◆ **Text for analysis**
[Start of section]
Building a Real-time Order Book from the Coinbase Websocket Feed with Clojure

Brian Amadio

Brian Amadio

Coinbase Pro is a cryptocurrency marketplace that provides an API for algorithmic trading. The first step in developing an algorithmic trading model is collecting training data. This blog post will focus on creating and maintaining a real-time order book based on the Coinbase Pro websocket feed. This real-time order book can be snapshotted at regular intervals to collect historical data for training our model. Additionally, once we have a trained model that can make trading decisions for us, we can feed the real-time order book to our model for real-time algorithmic trading.

The full code can be found here: https://github.com/btamadio/cbpro

What’s an order book?

At any given time, the order book represents all open orders on the market. For our purposes, we only care if an order is a bid or an ask. An order consists of a price and the quantity of the product to be bought or sold. For example, on the BTC-USD order book, a bid order of 2.0 BTC at $18,000 would be an offer to buy 2 BTC at the price of $18,000. If there are corresponding ask orders at $18,000 for 2 or more BTC, the bid order will be filled and disappear from the order book. This is a simplified explanation that glosses over some of the details of how orders are filled, but it should be enough for us to get started.

Websocket Feed

The Coinbase Pro websocket feed provides real-time order book updates, and luckily for us is reasonably well-documented. When connecting to the websocket feed, you specify the products and channels you want to subscribe to.

A product is a currency pair, such as BTC-USD or ETH-BTC. When subscribing to a product, the first currency will be the product being bought or sold and the second currency will be the purchasing currency.
[End of section]
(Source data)
[Start of section]
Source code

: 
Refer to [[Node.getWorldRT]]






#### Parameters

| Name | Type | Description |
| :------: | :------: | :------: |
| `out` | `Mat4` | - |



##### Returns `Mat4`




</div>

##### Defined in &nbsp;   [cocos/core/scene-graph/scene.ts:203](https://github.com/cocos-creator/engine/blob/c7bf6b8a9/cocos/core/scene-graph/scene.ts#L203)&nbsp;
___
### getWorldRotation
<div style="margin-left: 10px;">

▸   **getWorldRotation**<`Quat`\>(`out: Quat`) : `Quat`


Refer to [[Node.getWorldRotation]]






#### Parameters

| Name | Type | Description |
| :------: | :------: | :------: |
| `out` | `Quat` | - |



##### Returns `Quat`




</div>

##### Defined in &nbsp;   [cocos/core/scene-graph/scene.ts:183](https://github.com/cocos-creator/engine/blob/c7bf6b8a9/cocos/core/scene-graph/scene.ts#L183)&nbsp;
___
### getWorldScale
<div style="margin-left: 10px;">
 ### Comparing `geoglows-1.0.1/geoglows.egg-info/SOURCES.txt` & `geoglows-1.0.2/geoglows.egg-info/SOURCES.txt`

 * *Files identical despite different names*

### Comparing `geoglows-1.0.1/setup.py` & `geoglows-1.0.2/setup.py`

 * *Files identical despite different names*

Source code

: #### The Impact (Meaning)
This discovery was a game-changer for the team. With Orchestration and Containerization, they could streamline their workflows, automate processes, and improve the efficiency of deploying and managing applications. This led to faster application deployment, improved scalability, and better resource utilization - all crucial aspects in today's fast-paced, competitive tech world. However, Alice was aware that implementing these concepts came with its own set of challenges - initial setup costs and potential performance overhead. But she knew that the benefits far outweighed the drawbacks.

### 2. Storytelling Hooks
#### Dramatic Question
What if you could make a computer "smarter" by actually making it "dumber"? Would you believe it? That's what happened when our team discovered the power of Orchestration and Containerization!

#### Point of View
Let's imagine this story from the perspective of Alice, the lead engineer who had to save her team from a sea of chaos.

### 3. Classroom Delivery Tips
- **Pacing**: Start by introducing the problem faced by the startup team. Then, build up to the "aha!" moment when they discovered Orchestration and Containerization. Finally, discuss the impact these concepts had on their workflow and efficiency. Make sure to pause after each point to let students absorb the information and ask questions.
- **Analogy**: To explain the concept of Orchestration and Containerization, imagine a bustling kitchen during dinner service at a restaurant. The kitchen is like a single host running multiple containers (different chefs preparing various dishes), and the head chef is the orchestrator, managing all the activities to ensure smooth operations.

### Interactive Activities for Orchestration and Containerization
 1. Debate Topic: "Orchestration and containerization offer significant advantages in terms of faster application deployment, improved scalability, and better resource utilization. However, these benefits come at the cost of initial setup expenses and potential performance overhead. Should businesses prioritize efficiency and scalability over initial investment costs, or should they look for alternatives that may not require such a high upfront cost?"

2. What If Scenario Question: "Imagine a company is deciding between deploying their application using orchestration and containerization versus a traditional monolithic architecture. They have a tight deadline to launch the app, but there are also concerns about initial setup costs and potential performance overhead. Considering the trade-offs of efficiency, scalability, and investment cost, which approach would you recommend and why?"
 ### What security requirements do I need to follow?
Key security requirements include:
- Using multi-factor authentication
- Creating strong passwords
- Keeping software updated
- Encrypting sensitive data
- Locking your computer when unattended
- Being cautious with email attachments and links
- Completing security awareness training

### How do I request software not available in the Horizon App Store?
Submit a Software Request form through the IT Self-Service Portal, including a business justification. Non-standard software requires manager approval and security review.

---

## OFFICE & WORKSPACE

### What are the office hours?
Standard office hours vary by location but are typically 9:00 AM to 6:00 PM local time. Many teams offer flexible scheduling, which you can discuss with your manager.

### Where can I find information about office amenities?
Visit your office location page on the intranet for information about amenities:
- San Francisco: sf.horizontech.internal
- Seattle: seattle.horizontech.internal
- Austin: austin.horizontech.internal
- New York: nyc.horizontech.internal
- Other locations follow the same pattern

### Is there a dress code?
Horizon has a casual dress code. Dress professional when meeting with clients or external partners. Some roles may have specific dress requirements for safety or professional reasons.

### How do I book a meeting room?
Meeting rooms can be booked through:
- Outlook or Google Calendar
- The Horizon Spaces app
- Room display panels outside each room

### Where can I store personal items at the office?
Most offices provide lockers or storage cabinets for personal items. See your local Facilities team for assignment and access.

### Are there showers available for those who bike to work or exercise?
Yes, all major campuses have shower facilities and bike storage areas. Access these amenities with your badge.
[End of section]
◆ **What you need to do**
1. In the source data, copy out the lines starting with the line containing "### Interactive Activities" and going on through the line containing "and containerization offer", keeping every character as it appears.
2. Pick up the post on building a Coinbase Pro order book in Clojure right after its last sentence and keep writing.

◆ **Answers in order**
1.
### Interactive Activities for Orchestration and Containerization
 1. Debate Topic: "Orchestration and containerization offer significant advantages in terms of faster application deployment, improved scalability, and better resource utilization. However, these benefits come at the cost of initial setup expenses and potential performance overhead. Should businesses prioritize efficiency and scalability over initial investment costs, or should they look for alternatives that may not require such a high upfront cost?"

2.
There are several different channels we can subscribe to, but for maintaining a real-time order book, we care about the “level2” channel. When first connecting to the feed, we’ll get a “subscription” event, telling us which channels and products we’re subscribed to. Then, because we connected to the “level2” channel, the first set of messages will be a “snapshot” message for each of the products we asked for. The snapshot is the entire state of the order book (all bid and ask orders) at the time of subscription. All events after this should be “l2update” events, which describe changes to the order book for a product.

For connecting to the websocket feed, I’m going to use this library, which provides a nice wrapper and semantics for supplying a callback function for handling events.

I’m using Leiningen, so the first step is adding the following to project.clj:

:dependencies [[org.clojure/clojure "1.10.1"]
               [coinbase-pro-clj "1.0.0"]]

Then, in the namespace declaration of my application code, I’ll add:

:require [coinbase-pro-clj.core :as cp] 

To create a websocket connection and immediately start processing events, I can then do:

(cp/create-websocket-connection {:url cp/websocket-url
    :product_ids product-ids
    :channels [{:name "level2"}]
    :on-receive on-receive)

Where product-ids is the vector of products I want to subscribe to, and on-receive is a single-argument function that will be called every time an event is received, with the event passed as the argument.

The order book atom

Since we’ll be mutating order books, we’ll store them in an atom. An atom is a thread-safe reference type that can be updated atomically with the swap! function. For simplicity, we’re going to keep all the order books in a single atom. We can make a simple constructor:

(defn order-book [product-ids]
    (atom (into {} (map (fn [x]
        {x {:bids (sorted-map) :asks (sorted-map)}})
        product-ids))))

The shape of the order-book will be a nested map. There will be a top-level key for each product-id, and then keys for the bids and asks of each product-id:

> @(order-book ["BTC-USD" "ETH-BTC"])

{"BTC-USD" {:bids {}, :asks {}},
"ETH-BTC" {:bids {}, :asks {}}}

We’ll use a sorted-map to represent each side of the order book, which will make accessing the highest bid price and lowest ask price easy.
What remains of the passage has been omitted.